Work order 1. In the forum thread on deleting a row from a matrix, what size is the matrix left after the i-th row of X is removed?

┄┄┄┄┄┄

X is a $n \times p$ matrix. If we let $X_{(-i)}$ denote the $(n-1) \times p$ matrix obtained by deleting the $i^\mathrm{th}$ row of $X$, and this matrix is also of full rank $p$, how do I show:
$X_{(-i)}^\top X_{(-i)} = X^\top X - x_ix_i^\top$
Appreciate the help! Thanks!
You can write down your $X^TX$ as in an outer product form such that
$X^TX=\begin{pmatrix}x_1 & x_2 & \cdots & x_i & \cdots x_n\end{pmatrix}\begin{pmatrix}x_1^T \\ x_2^T \\ \vdots \\ x_i^T \\ \vdots \\ x_1^T\end{pmatrix}=\sum_{k=1}^nx_kx_k^T$,
and you can do the same thing with $X_{(-i)}$ resulting into
$X^TX=\begin{pmatrix}x_1 & x_2 & \cdots & x_{i-1} & x_{i+1}& \cdots x_n\end{pmatrix}\begin{pmatrix}x_1^T \\ x_2^T \\ \vdots \\ x_{i-1}^T \\ x_{i+1}^T \\ \vdots \\ x_1^T\end{pmatrix}=\sum_{k=1}^{i-1}x_kx_k^T+\sum_{k=i+1}^{n}x_kx_k^T$
where $x_i$ represents the rows of the matrix written down as column vectors. From this points it is obvious that the second sum just lacks from the $x_ix_i^T$ factor comparing it to the first sum. Consequently
$X_{(-i)}^TX_{(-i)}=X^TX-x_ix_i^T.$

┄┄┄┄┄┄

Work order 2. From the rows below, write out as a numbered list every line from the one with "and restoring historic" up to and including the one with "Choosing Cat Based On Personality", leaving out blank lines.

┄┄┄┄┄┄

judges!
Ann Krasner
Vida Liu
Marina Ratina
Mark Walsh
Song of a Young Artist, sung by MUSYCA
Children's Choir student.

┄┄┄┄┄┄

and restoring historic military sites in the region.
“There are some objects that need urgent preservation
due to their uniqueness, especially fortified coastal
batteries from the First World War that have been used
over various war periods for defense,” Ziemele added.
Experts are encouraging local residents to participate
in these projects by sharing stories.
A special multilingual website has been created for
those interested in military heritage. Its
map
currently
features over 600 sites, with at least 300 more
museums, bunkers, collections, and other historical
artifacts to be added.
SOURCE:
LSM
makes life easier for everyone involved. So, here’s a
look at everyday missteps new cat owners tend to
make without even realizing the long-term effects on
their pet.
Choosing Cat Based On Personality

┄┄┄┄┄┄

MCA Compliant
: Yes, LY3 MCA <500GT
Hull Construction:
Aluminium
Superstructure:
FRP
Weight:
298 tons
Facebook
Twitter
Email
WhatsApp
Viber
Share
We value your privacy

┄┄┄┄┄┄

Answer space 1. (n − 1) × p

Answer space 2.
1. and restoring historic military sites in the region.
2. “There are some objects that need urgent preservation
3. due to their uniqueness, especially fortified coastal
4. batteries from the First World War that have been used
5. over various war periods for defense,” Ziemele added.
6. Experts are encouraging local residents to participate
7. in these projects by sharing stories.
8. A special multilingual website has been created for
9. those interested in military heritage. Its
10. map
11. currently
12. features over 600 sites, with at least 300 more
13. museums, bunkers, collections, and other historical
14. artifacts to be added.
15. SOURCE:
16. LSM
17. makes life easier for everyone involved. So, here’s a
18. look at everyday missteps new cat owners tend to
19. make without even realizing the long-term effects on
20. their pet.
21. Choosing Cat Based On Personality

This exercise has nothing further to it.